Simple harmonic motion (SHM) — Maximum acceleration:\nA particle performs SHM of amplitude r and angular frequency ω. What is the maximum magnitude of its acceleration?

Introduction / Context:
In simple harmonic motion, acceleration is proportional to displacement and directed toward the equilibrium (restoring) position. Being able to relate maximum acceleration to amplitude and angular frequency is essential for vibration analysis and design (e.g., springs, pendulums, machinery).

Given Data / Assumptions:

• SHM with displacement x(t) = r * sin(ωt + φ) or r * cos(ωt + φ).
• Amplitude = r (maximum displacement from equilibrium).
• Angular frequency = ω (radians per second).

Concept / Approach:
For SHM, the defining relation is a = −ω^2 * x. The maximum magnitude of a occurs when |x| is maximum, i.e., at the extremes where |x| = r. Therefore, |a|max depends on ω^2 times r.

Step-by-Step Solution:
Start from acceleration–displacement relation: a = −ω^2 * x.Maximum |x| = r at the ends of motion.Thus maximum |a| = ω^2 * r.Therefore the correct expression is ω^2r.
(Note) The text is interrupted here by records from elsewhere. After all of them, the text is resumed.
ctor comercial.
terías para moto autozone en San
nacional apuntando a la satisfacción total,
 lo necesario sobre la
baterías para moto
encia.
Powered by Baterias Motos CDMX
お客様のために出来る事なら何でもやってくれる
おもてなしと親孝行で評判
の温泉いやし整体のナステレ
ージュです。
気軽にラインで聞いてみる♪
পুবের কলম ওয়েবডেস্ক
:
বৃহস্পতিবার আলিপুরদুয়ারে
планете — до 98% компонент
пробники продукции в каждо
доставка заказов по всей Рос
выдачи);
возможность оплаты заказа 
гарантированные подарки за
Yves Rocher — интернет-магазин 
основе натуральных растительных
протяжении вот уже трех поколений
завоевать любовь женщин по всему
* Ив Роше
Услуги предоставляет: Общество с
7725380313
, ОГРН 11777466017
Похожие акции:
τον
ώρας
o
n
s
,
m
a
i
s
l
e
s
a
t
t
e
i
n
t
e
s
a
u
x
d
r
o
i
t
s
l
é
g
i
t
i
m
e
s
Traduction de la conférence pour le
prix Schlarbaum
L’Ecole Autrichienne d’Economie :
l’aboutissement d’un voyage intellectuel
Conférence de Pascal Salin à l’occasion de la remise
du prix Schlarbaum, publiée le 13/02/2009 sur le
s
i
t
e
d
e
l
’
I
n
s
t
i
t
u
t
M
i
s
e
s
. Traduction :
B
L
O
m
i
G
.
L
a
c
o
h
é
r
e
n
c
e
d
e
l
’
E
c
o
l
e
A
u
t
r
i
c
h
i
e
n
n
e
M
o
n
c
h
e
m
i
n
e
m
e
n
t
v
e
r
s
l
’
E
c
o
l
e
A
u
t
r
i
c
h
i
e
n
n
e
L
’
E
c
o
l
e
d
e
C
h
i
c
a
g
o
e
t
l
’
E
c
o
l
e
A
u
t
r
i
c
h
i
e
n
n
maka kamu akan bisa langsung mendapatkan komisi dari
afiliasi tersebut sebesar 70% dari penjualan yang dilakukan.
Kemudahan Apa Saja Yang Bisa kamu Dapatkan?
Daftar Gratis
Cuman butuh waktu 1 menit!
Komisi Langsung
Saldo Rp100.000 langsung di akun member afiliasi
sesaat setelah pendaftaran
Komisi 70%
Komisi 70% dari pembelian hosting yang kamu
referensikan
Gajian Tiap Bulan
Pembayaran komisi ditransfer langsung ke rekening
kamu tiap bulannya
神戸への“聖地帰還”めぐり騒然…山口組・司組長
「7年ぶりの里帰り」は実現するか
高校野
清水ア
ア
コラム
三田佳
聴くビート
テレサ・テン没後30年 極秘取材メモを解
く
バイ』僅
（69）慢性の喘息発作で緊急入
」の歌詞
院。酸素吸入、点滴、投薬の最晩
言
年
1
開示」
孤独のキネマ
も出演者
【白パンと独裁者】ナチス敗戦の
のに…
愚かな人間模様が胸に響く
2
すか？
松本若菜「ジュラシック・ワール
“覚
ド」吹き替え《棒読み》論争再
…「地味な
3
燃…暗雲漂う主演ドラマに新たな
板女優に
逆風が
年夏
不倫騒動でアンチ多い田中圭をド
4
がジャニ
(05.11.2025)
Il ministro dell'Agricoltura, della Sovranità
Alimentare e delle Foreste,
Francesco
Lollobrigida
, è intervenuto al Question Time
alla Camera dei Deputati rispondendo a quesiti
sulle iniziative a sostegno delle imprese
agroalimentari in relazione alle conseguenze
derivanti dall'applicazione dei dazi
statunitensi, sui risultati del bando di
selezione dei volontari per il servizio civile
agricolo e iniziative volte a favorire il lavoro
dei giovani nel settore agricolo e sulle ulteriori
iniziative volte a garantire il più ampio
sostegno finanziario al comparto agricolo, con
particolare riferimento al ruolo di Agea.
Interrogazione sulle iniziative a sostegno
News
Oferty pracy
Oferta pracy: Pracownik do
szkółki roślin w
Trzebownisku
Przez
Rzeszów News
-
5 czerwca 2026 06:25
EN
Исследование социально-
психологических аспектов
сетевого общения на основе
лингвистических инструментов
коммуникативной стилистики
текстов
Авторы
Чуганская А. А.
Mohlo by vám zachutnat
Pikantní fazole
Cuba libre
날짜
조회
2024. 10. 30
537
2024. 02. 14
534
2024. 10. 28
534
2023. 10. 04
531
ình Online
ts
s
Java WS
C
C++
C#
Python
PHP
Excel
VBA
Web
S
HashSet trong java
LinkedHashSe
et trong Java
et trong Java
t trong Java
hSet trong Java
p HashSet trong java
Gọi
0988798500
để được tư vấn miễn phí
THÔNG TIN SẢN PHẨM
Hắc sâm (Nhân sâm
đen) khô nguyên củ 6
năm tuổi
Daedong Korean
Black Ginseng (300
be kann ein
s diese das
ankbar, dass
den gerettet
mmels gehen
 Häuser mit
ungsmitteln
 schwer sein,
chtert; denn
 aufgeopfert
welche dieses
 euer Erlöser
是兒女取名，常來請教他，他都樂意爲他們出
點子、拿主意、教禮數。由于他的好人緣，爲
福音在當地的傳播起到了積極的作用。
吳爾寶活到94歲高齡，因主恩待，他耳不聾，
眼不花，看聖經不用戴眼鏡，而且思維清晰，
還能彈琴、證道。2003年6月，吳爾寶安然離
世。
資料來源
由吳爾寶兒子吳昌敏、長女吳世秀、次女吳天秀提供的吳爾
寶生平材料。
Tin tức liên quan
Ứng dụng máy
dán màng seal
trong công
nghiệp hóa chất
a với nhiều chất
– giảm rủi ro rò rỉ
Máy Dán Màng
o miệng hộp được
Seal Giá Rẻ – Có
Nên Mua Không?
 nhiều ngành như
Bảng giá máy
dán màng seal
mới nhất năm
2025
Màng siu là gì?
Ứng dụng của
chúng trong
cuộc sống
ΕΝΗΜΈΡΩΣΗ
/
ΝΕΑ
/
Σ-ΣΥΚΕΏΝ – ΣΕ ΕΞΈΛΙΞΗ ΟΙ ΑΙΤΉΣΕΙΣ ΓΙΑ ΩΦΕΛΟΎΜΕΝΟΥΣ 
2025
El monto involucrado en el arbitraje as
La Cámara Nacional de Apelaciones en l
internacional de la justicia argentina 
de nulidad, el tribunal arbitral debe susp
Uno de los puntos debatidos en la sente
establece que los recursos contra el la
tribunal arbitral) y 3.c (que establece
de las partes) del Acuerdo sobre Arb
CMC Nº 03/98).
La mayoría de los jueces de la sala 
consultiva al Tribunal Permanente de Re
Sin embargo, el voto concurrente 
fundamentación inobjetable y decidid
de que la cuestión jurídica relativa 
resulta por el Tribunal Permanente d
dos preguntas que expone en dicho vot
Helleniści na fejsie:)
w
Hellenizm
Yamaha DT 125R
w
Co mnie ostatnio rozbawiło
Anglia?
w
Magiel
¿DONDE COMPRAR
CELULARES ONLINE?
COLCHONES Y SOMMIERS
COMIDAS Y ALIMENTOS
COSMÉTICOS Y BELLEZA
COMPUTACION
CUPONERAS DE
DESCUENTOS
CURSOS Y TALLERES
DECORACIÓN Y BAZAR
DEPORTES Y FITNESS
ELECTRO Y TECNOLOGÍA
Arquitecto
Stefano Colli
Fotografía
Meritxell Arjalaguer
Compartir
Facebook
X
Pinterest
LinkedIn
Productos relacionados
Verification / Alternative check:
Differentiation method: x = r cos(ωt) ⇒ v = dx/dt = −rω sin(ωt); a = dv/dt = −rω^2 cos(ωt) = −ω^2 x. Maximum |a| occurs at cos(ωt) = ±1 → |a| = rω^2.

Why Other Options Are Wrong:

• ω: Has units of 1/s, not acceleration.
• ωr: Has units of speed, not acceleration.
• ω / r: Units inconsistent; not from SHM relations.

Common Pitfalls:

• Confusing maximum speed (ωr) with maximum acceleration (ω^2r).
• Dropping the square on ω in a = −ω^2 x.

Final Answer:
ω^2r